On the night of the 20th of the month, the Moon moves in front of the Hyades star cluster after midnight, and is next to Aldebaran by dawn.

As for the planets this December you will find Saturn low in the south west after sunset. Lying in Sagittarius, at magnitude +0.5, sets around 5pm. By the months end the ringworld disappears into the twilight glow.

Mars lies higher in the evening sky. Setting about 11pm. The distinctive reddish glow fades from magnitude 0.0 to magnitude +0.5 during this month as the planet treks from Aquarius into Pisces.

On the 8th of the month, Mars acts as a convenient guide to finding faint Neptune. Use binoculars or a small telescope to spot a faint dot 15 arcminutes below the red planet, and a thousand times fainter, at magnitude +7.9. It’s a conjunction of Solar Systems reddest and greenest planets. Neptune lying in Aquarius, sets around 11pm.
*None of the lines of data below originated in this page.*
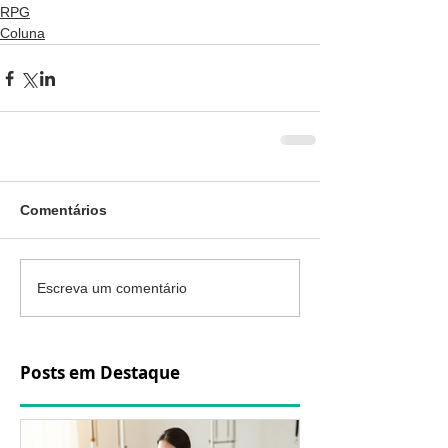
RPG
Coluna
Comentários
Escreva um comentário
Posts em Destaque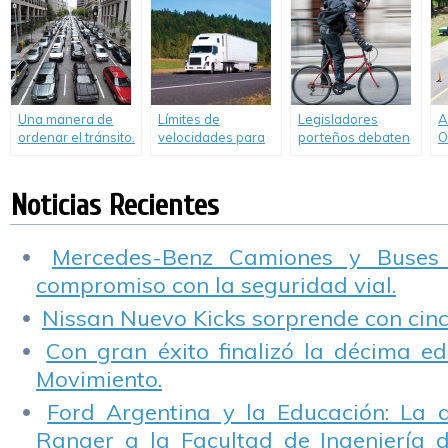
camiones
denominada
C
Drivies
Una manera de
Límites de
Legisladores
A
ordenar el tránsito.
velocidades para
porteños debaten
O
Un excelente
los vehículos de
un proyecto para
2
gráfico animado.
transporte y carga
prohibir circular en
bicicleta con
Noticias Recientes
celular o
auriculares
Mercedes-Benz Camiones y Buses
compromiso con la seguridad vial.
Nissan Nuevo Kicks sorprende con cinco
Con gran éxito finalizó la décima ed
Movimiento.
Ford Argentina y la Educación: La 
Ranger a la Facultad de Ingeniería 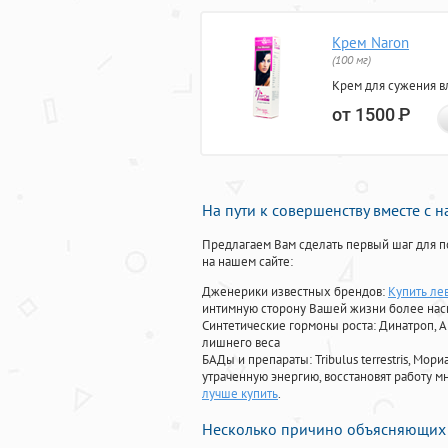
Крем Naron
(100 мг)
Крем для сужения в
от 1500
Р
На пути к совершенству вместе с 
Предлагаем Вам сделать первый шаг для п
на нашем сайте:
Дженерики известных брендов:
Купить лев
интимную сторону Вашей жизни более на
Синтетические гормоны роста
: Динатроп, 
лишнего веса
БАДы и препараты:
Tribulus terrestris, М
утраченную энергию, восстановят работу мн
лучше купить
.
Несколько причино объясняющих 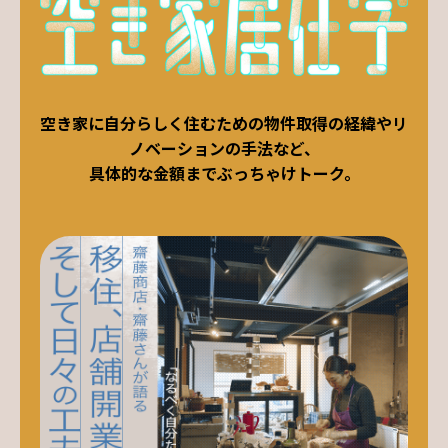
空き家に自分らしく住むための物件取得の経緯やリ
ノベーションの手法など、
具体的な金額までぶっちゃけトーク。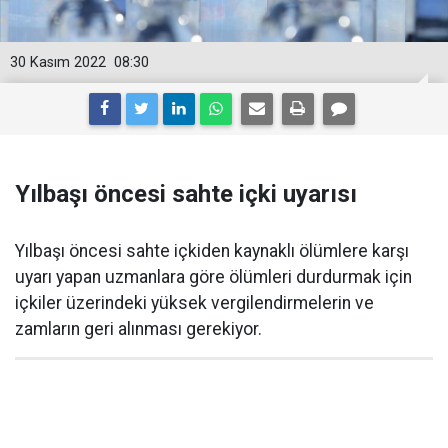
30 Kasım 2022
08:30
Yılbaşı öncesi sahte içki uyarısı
Yılbaşı öncesi sahte içkiden kaynaklı ölümlere karşı
uyarı yapan uzmanlara göre ölümleri durdurmak için
içkiler üzerindeki yüksek vergilendirmelerin ve
zamların geri alınması gerekiyor.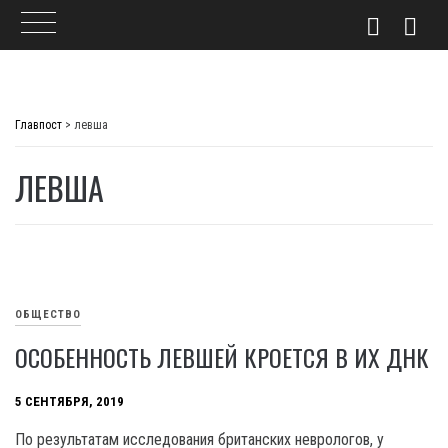
Skip
to
Главпост
>
левша
content
ЛЕВША
ОБЩЕСТВО
ОСОБЕННОСТЬ ЛЕВШЕЙ КРОЕТСЯ В ИХ ДНК
5 СЕНТЯБРЯ, 2019
По результатам исследования британских неврологов, у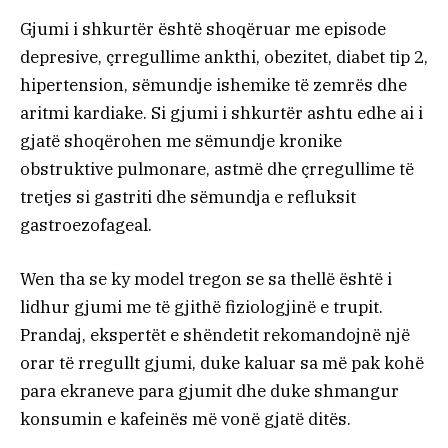
Gjumi i shkurtër është shoqëruar me episode
depresive, çrregullime ankthi, obezitet, diabet tip 2,
hipertension, sëmundje ishemike të zemrës dhe
aritmi kardiake. Si gjumi i shkurtër ashtu edhe ai i
gjatë shoqërohen me sëmundje kronike
obstruktive pulmonare, astmë dhe çrregullime të
tretjes si gastriti dhe sëmundja e refluksit
gastroezofageal.
Wen tha se ky model tregon se sa thellë është i
lidhur gjumi me të gjithë fiziologjinë e trupit.
Prandaj, ekspertët e shëndetit rekomandojnë një
orar të rregullt gjumi, duke kaluar sa më pak kohë
para ekraneve para gjumit dhe duke shmangur
konsumin e kafeinës më vonë gjatë ditës.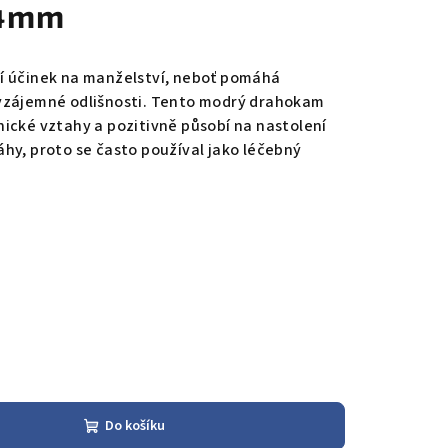
 4mm
í účinek na manželství, neboť pomáhá
vzájemné odlišnosti. Tento modrý drahokam
ické vztahy a pozitivně působí na nastolení
hy, proto se často používal jako léčebný
Do košíku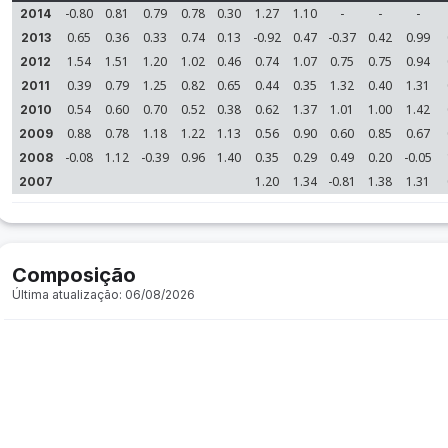
-0.80
0.81
0.79
0.78
0.30
1.27
1.10
-
-
-
2014
0.65
0.36
0.33
0.74
0.13
-0.92
0.47
-0.37
0.42
0.99
2013
1.54
1.51
1.20
1.02
0.46
0.74
1.07
0.75
0.75
0.94
2012
0.39
0.79
1.25
0.82
0.65
0.44
0.35
1.32
0.40
1.31
2011
0.54
0.60
0.70
0.52
0.38
0.62
1.37
1.01
1.00
1.42
2010
0.88
0.78
1.18
1.22
1.13
0.56
0.90
0.60
0.85
0.67
2009
-0.08
1.12
-0.39
0.96
1.40
0.35
0.29
0.49
0.20
-0.05
2008
1.20
1.34
-0.81
1.38
1.31
2007
Composição
Última atualização: 06/08/2026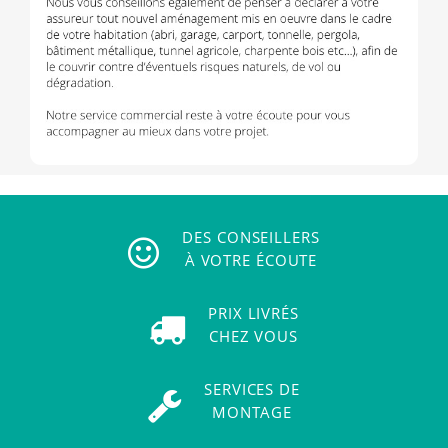
DES CONSEILLERS
À VOTRE ÉCOUTE
PRIX LIVRÉS
CHEZ VOUS
SERVICES DE
MONTAGE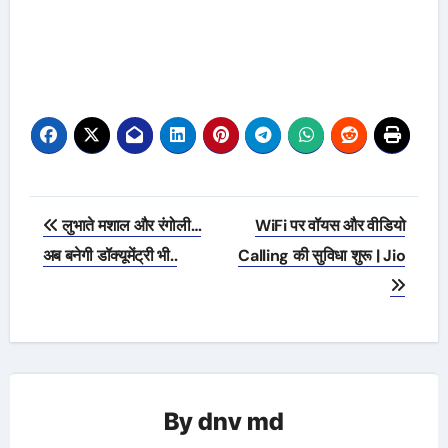
Post
लुभाते मशाल और रंगोली…
WiFi पर वॉयस और वीडियो
navigation
अब बनेगी डॉक्यूमेंट्री भी..
Calling की सुविधा शुरू | Jio
By
dnv md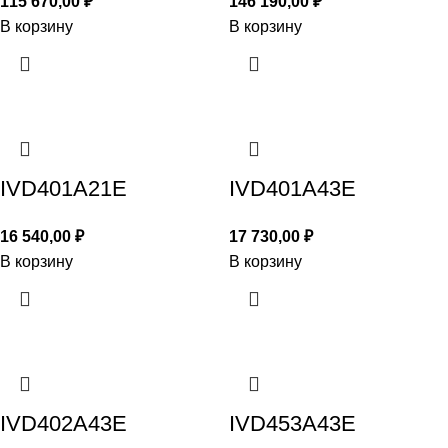
115 670,00
₽
146 190,00
₽
В корзину
В корзину
IVD401A21E
IVD401A43E
16 540,00
₽
17 730,00
₽
В корзину
В корзину
IVD402A43E
IVD453A43E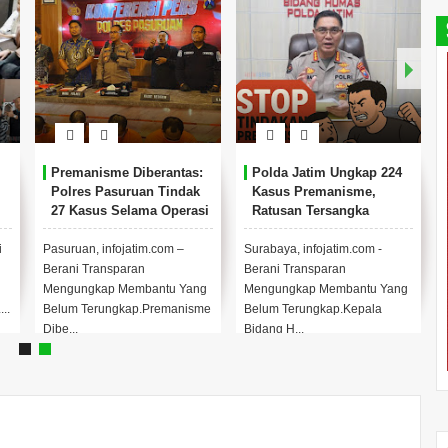
Premanisme Diberantas:
Polda Jatim Ungkap 224
Polres Pasuruan Tindak
Kasus Premanisme,
27 Kasus Selama Operasi
Ratusan Tersangka
Pekat II 2025
Berhasil Diamankan.
i
Pasuruan, infojatim.com –
Surabaya, infojatim.com -
Berani Transparan
Berani Transparan
Mengungkap Membantu Yang
Mengungkap Membantu Yang
..
Belum Terungkap.Premanisme
Belum Terungkap.Kepala
Dibe...
Bidang H...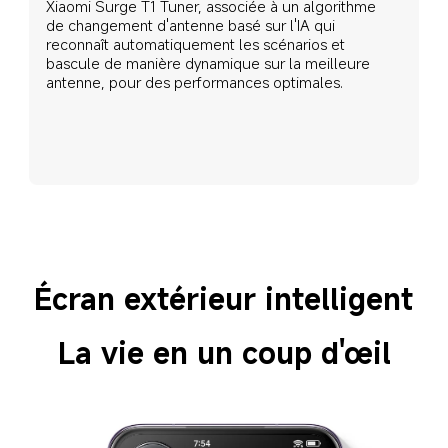
Xiaomi Surge T1 Tuner, associée à un algorithme 
de changement d'antenne basé sur l'IA qui 
reconnaît automatiquement les scénarios et 
bascule de manière dynamique sur la meilleure 
antenne, pour des performances optimales.
Écran extérieur intelligent
La vie en un coup d'œil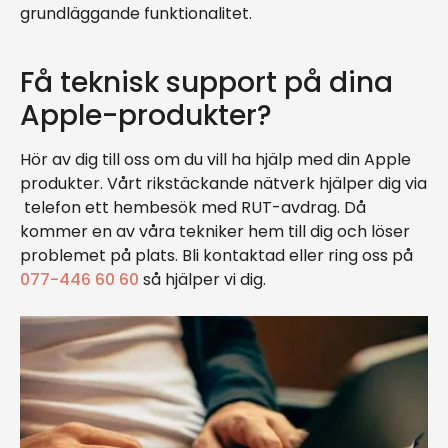
grundläggande funktionalitet.
Få teknisk support på dina
Apple-produkter?
Hör av dig till oss om du vill ha hjälp med din Apple
produkter. Vårt rikstäckande nätverk hjälper dig via
telefon ett hembesök med RUT-avdrag. Då
kommer en av våra tekniker hem till dig och löser
problemet på plats. Bli kontaktad eller ring oss på
077-446 60 60
så hjälper vi dig.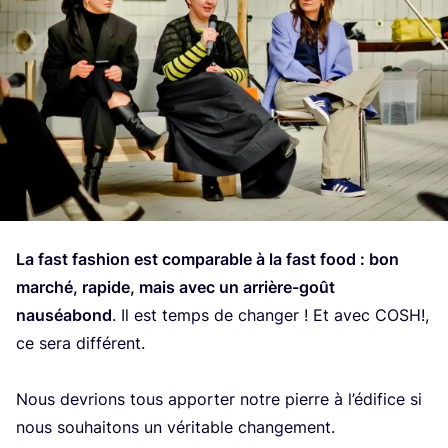
La fast fashion est com­pa­rable à la fast food : bon
mar­ché, rapide, mais avec un arrière-goût
nau­séa­bond
. Il est temps de chan­ger ! Et avec
COSH
!,
ce sera dif­fé­rent.
Nous devrions tous appor­ter notre pierre à l’é­di­fice si
nous sou­hai­tons un véri­table chan­ge­ment.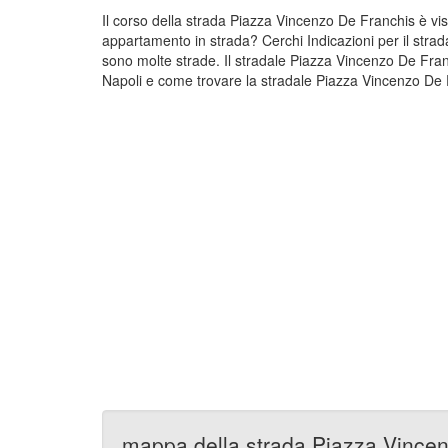
Il corso della strada Piazza Vincenzo De Franchis è vi
appartamento in strada? Cerchi Indicazioni per il stra
sono molte strade. Il stradale Piazza Vincenzo De Fran
Napoli e come trovare la stradale Piazza Vincenzo De F
mappa della strada Piazza Vince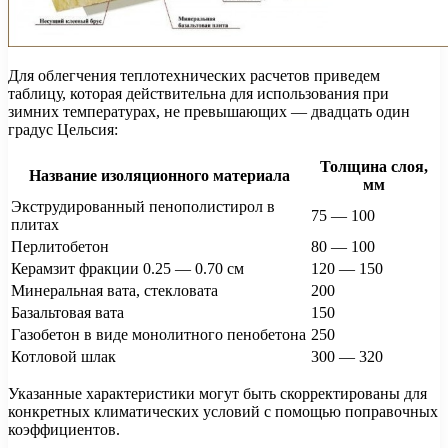
Для облегчения теплотехнических расчетов приведем
таблицу, которая действительна для использования при
зимних температурах, не превышающих — двадцать один
градус Цельсия:
Толщина слоя,
Название изоляционного материала
мм
Экструдированный пенополистирол в
75 — 100
плитах
Перлитобетон
80 — 100
Керамзит фракции 0.25 — 0.70 см
120 — 150
Минеральная вата, стекловата
200
Базальтовая вата
150
Газобетон в виде монолитного пенобетона
250
Котловой шлак
300 — 320
Указанные характеристики могут быть скорректированы для
конкретных климатических условий с помощью поправочных
коэффициентов.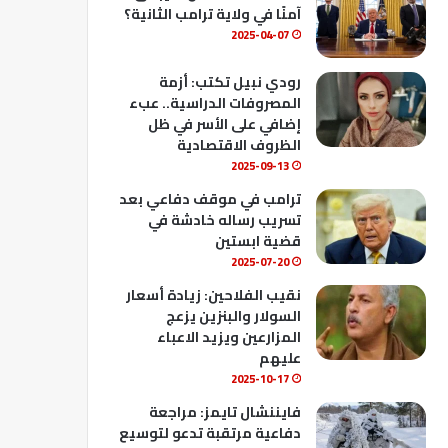
ك
u
ب
آمنًا في ولاية ترامب الثانية؟
b
2025-04-07
e
رودي نبيل تكتب: أزمة
المصروفات الدراسية.. عبء
إضافي على الأسر في ظل
الظروف الاقتصادية
2025-09-13
ترامب في موقف دفاعي بعد
تسريب رساله خادشة في
قضية ابستين
2025-07-20
نقيب الفلاحين: زيادة أسعار
السولار والبنزين يزعج
المزارعين ويزيد الاعباء
عليهم
2025-10-17
فايننشال تايمز: مراجعة
دفاعية مرتقبة تدعو لتوسيع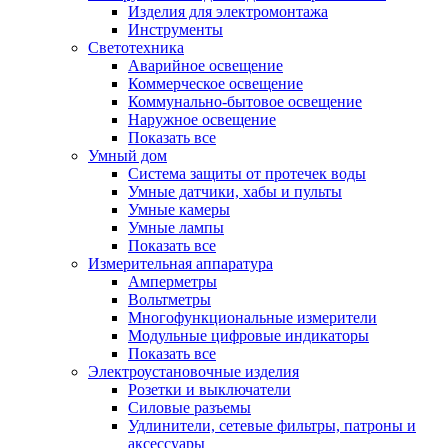
Изделия для электромонтажа
Инструменты
Светотехника
Аварийное освещение
Коммерческое освещение
Коммунально-бытовое освещение
Наружное освещение
Показать все
Умный дом
Система защиты от протечек воды
Умные датчики, хабы и пульты
Умные камеры
Умные лампы
Показать все
Измерительная аппаратура
Амперметры
Вольтметры
Многофункциональные измерители
Модульные цифровые индикаторы
Показать все
Электроустановочные изделия
Розетки и выключатели
Силовые разъемы
Удлинители, сетевые фильтры, патроны и
аксессуары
Uranus at magnitude +5.7 resides on the fringes of Aries and Pisces, setting around 3am.

Venus is rising around 4am as the brilliant morning star, at magnitude –4.5. It appears dazzlingly bright in the totally dark sky. Travelling from near Spice in Virgo through to Libra.

To the lower left of Venus, around 7am, you will find Mercury and Jupiter, just above the south east horizon. At the beginning of the month fainter Mercury at magnitude +0.5 lies just above Jupiter. The gas giant is second only to Venus at magnitude –1.7. The two planets converge, passing less than a degree apart in the night of the 21st to 22nd, in the constellation of Ophiuchus, when Mercury has doubled in brightness to magnitude –0.4.

We are due for a serious celestial display on the night of December 13th and 14th, around 100 meteors per hour might be observed from around 10 pm onwards. As the grains of dust are from an asteroid they are slightly larger than those from a comet, so the Geminids can produce many bright white coloured fireballs in the sky. Look up in any direction and you might be lucky to see at least one Geminid.

Phases of the Moon for December:-

December 7th – New Moon
December 15th – First Quarter
December 22nd – Full Moon
December 29th – Last Quarter

The Shortest Day
The winter solstice occurs on December 21st. This is the time when we have the shortest day of the year. From this point on the Sun will slowly get higher in the sky and daylight will lengthen.